Seize the Day Part II

Oooh, I just remembered, in keeping with the Mellotron string ensemble theme, I have been thinking of introducing a cello solo into this song. I think it will fit beautifully and what better way to demonstrate the irony of my life, than to play cello on a song about Seizing the Day.

Seize The Day

This full CD recording is going to be such a mixed bag. I guess it's a real insight into my psyche. Some might call me strange, but I think having emotional extremes can help to make you a balanced person, and that is definitely reflected in the bunch of songs I'm laying down. It also means that I won't fit into any mammoth commercial success, but that's ok. I've accepted it now. Lol.

Anyway, Seize the Day is a hint of the mental anguish I put myself through every day. One moment, I believe that just about anything is possible, the next, I'll hit rock bottom, completely inconsolable realising that my dreams won't come true and I've wasted my life. Maybe everyone feels that way at some point. I don't know, but it would be nice to have a rest from it for a change. Just switch off.

Of course, all this is at the fore as I currently record Seize The Day. I'm delving into the all sorts of gorgeous melancholy musical moods and textures. For this song, I've introduced an instrument called the Mellotron, and let me tell you, it certainly lives up to its name. It gives the song an old worldly nostalgic sound, with the sound of a string ensemble playing on an old 78rpm record.
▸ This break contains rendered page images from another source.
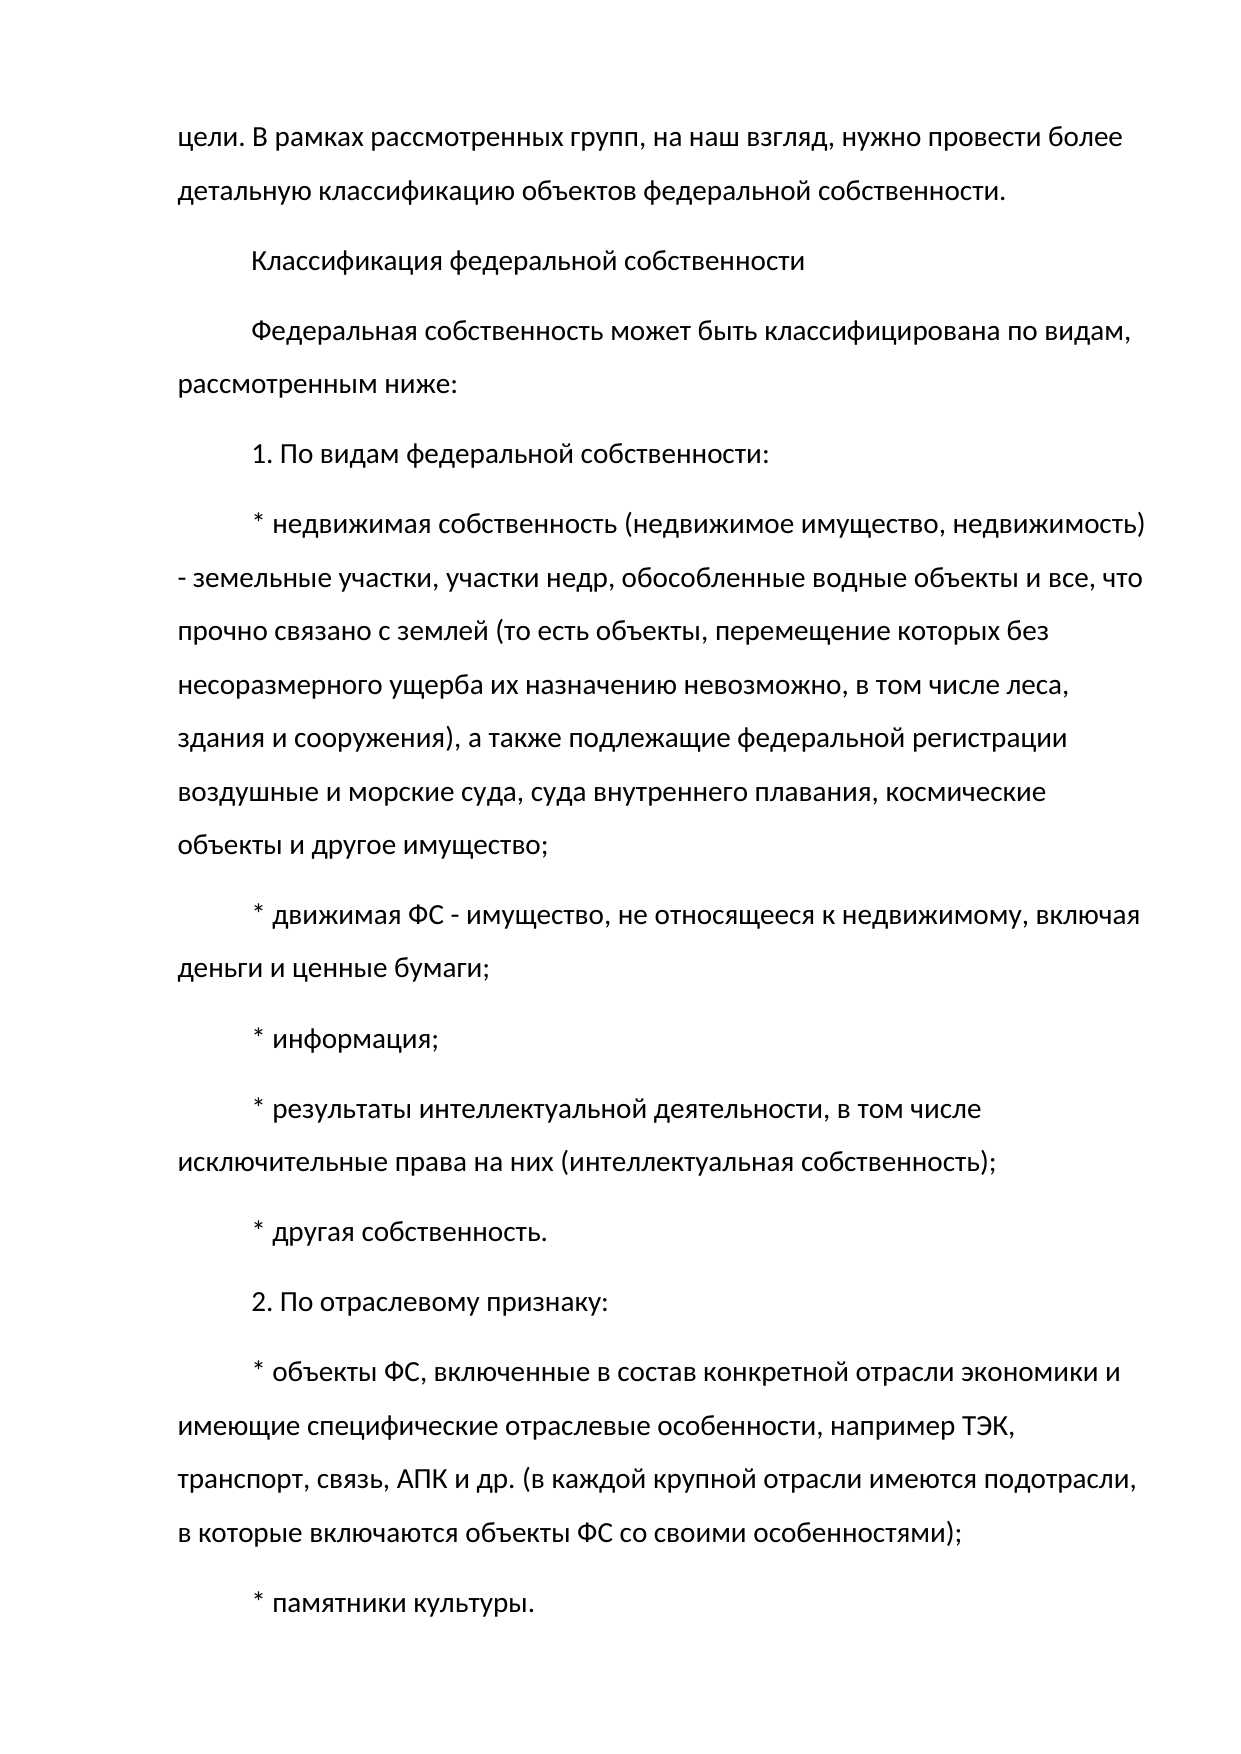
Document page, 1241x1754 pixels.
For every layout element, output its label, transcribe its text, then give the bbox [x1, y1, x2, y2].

text Федеральная собственность может быть классифицирована по видам, рассмотренным ниже: [177, 312, 1152, 401]
text * информация; [177, 1020, 1152, 1055]
text 1. По видам федеральной собственности: [177, 435, 1152, 471]
text * другая собственность. [177, 1213, 1152, 1249]
text 2. По отраслевому признаку: [177, 1283, 1152, 1319]
text * недвижимая собственность (недвижимое имущество, недвижимость) - земельные участки, участки недр, обособленные водные объекты и все, что прочно связано с землей (то есть объекты, перемещение которых без несоразмерного ущерба их назначению невозможно, в том числе леса, здания и сооружения), а также подлежащие федеральной регистрации воздушные и морские суда, суда внутреннего плавания, космические объекты и другое имущество; [177, 505, 1152, 862]
text Классификация федеральной собственности [177, 242, 1152, 277]
text * результаты интеллектуальной деятельности, в том числе исключительные права на них (интеллектуальная собственность); [177, 1090, 1152, 1179]
text * объекты ФС, включенные в состав конкретной отрасли экономики и имеющие специфические отраслевые особенности, например ТЭК, транспорт, связь, АПК и др. (в каждой крупной отрасли имеются подотрасли, в которые включаются объекты ФС со своими особенностями); [177, 1353, 1152, 1549]
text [177, 118, 1152, 207]
text * движимая ФС - имущество, не относящееся к недвижимому, включая деньги и ценные бумаги; [177, 896, 1152, 985]
text * памятники культуры. [177, 1584, 1152, 1619]
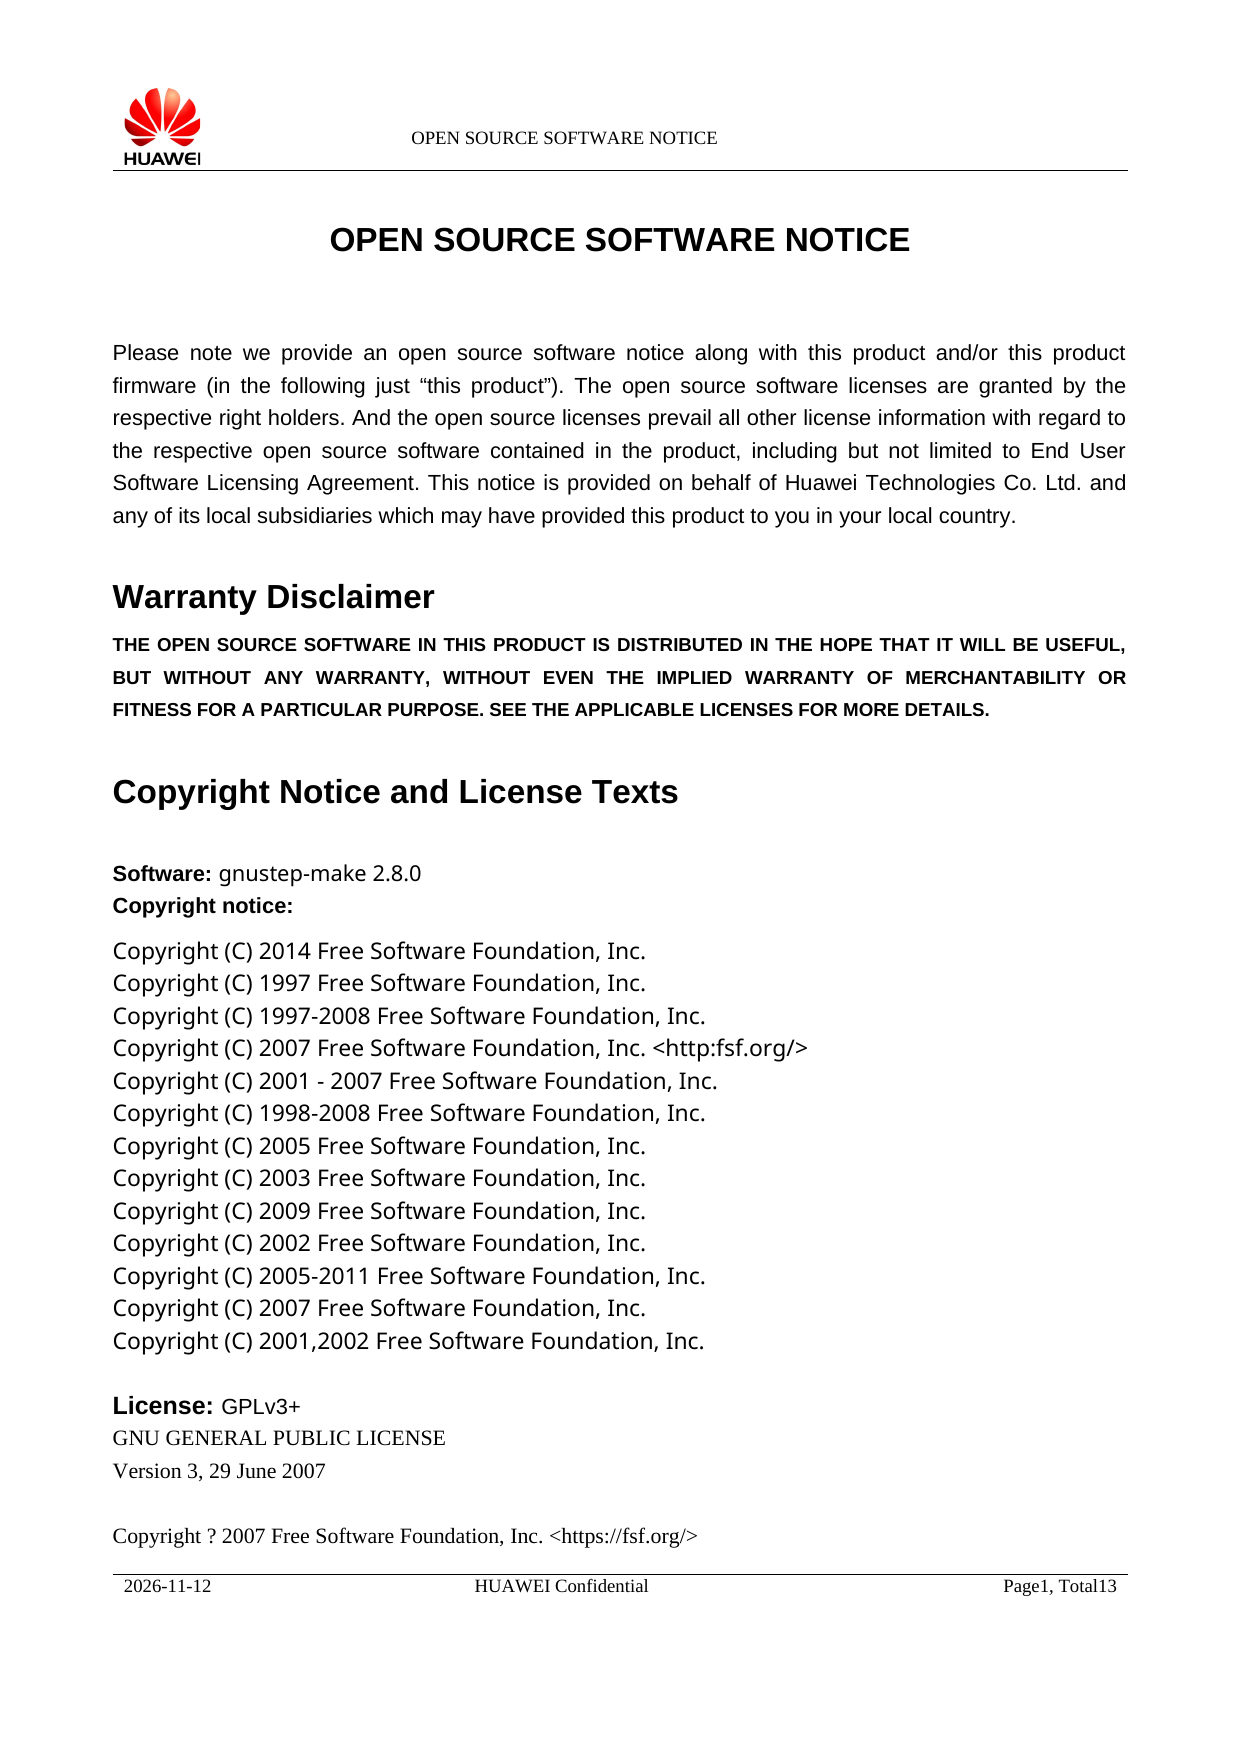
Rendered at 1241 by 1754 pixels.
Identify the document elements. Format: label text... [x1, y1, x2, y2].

text Copyright (C) 2014 Free Software Foundation, Inc. Copyright (C) 1997 Free Software Foundation, Inc. Copyright (C) 1997-2008 Free Software Foundation, Inc. Copyright (C) 2007 Free Software Foundation, Inc. <http:fsf.org/> Copyright (C) 2001 - 2007 Free Software Foundation, Inc. Copyright (C) 1998-2008 Free Software Foundation, Inc. Copyright (C) 2005 Free Software Foundation, Inc. Copyright (C) 2003 Free Software Foundation, Inc. Copyright (C) 2009 Free Software Foundation, Inc. Copyright (C) 2002 Free Software Foundation, Inc. Copyright (C) 2005-2011 Free Software Foundation, Inc. Copyright (C) 2007 Free Software Foundation, Inc. Copyright (C) 2001,2002 Free Software Foundation, Inc. [112, 934, 1128, 1389]
text Copyright Notice and License Texts [112, 759, 1128, 824]
title Software: gnustep-make 2.8.0 [112, 856, 1128, 889]
text Please note we provide an open source software notice along with this product and/or this product firmware (in the following just “this product”). The open source software licenses are granted by the respective right holders. And the open source licenses prevail all other license information with regard to the respective open source software contained in the product, including but not limited to End User Software Licensing Agreement. This notice is provided on behalf of Huawei Technologies Co. Ltd. and any of its local subsidiaries which may have provided this product to you in your local country. [112, 336, 1128, 531]
text OPEN SOURCE SOFTWARE NOTICE [112, 206, 1128, 271]
text License: GPLv3+ [112, 1389, 1128, 1421]
text The open source software in this product is distributed in the hope that it will be useful, but WITHOUT ANY WARRANTY, without even the implied warranty of MERCHANTABILITY or FITNESS FOR A PARTICULAR PURPOSE. See the applicable licenses for more details. [112, 629, 1128, 726]
text Copyright notice: [112, 889, 1128, 921]
picture [124, 88, 201, 165]
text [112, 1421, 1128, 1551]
text Warranty Disclaimer [112, 564, 1128, 629]
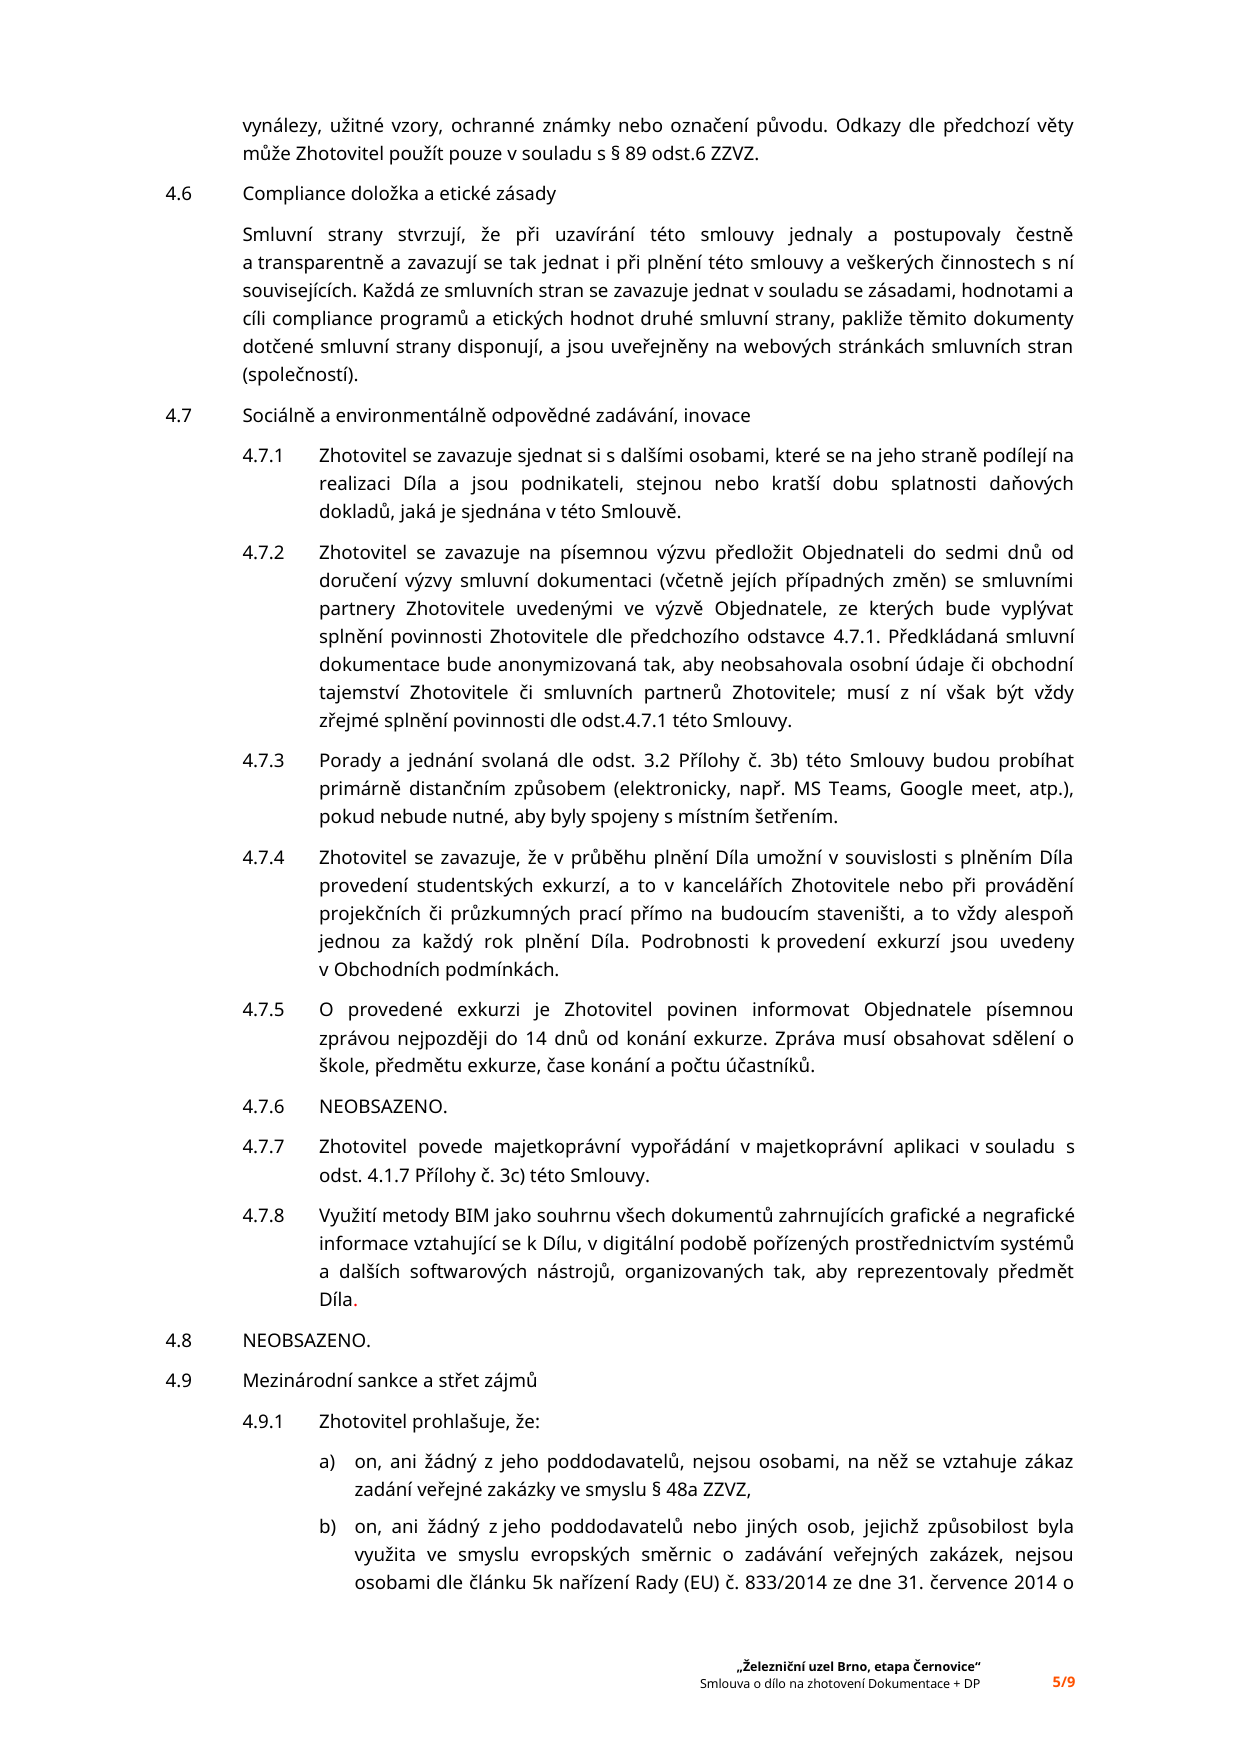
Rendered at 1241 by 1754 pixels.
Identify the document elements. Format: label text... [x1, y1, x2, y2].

There was one particular section in the chorus of Seize the Day in which I used the Mellotron, and it actually brought tears to my eyes. It was just the mellotron...no vocals, no nothing..just the Mellotron playing my chord progression. To me it just sounded so beautiful. I hope that when I eventually release it out to the public that some of you might like it too.

While the Mellotron gives the track a certain sadness, underneath I've placed a nice bass groove, so the song has a bit of life in it. I'm very conscious of not turning it into a durge.

The Recording Processed ...in thoughts

Well, it's about time I joined the blogger bandwagon, and what better way to start than to make a diary, if you will, of my recording process on this CD type thingy I'm making. In years to come, I think I'll enjoy looking back on my highs and lows, frustrations, elations, disappointments and "ahhh, she'll be right, mate"s.

I've been contemplating a title for the CD. By entertaining thoughts of a CD title, I trick my mind into believing that the CD will be recorded (because in these early stages, it all seems to overwhelming and completely daunting), and in a way, it's an informal goal. I'm trying very hard to think of positives, as I bog down in the negatives far too much, and I wonder how entertaining that mustn't be for everyone. What a downer. Anyway, my title is related to my outlook on the world, and how it means everything to me, but in the end it's nothing, and the double meaning of when you have everything, what exactly does it mean anyway? Not much once you're gone. Hmm, maybe I should become a born again Christian.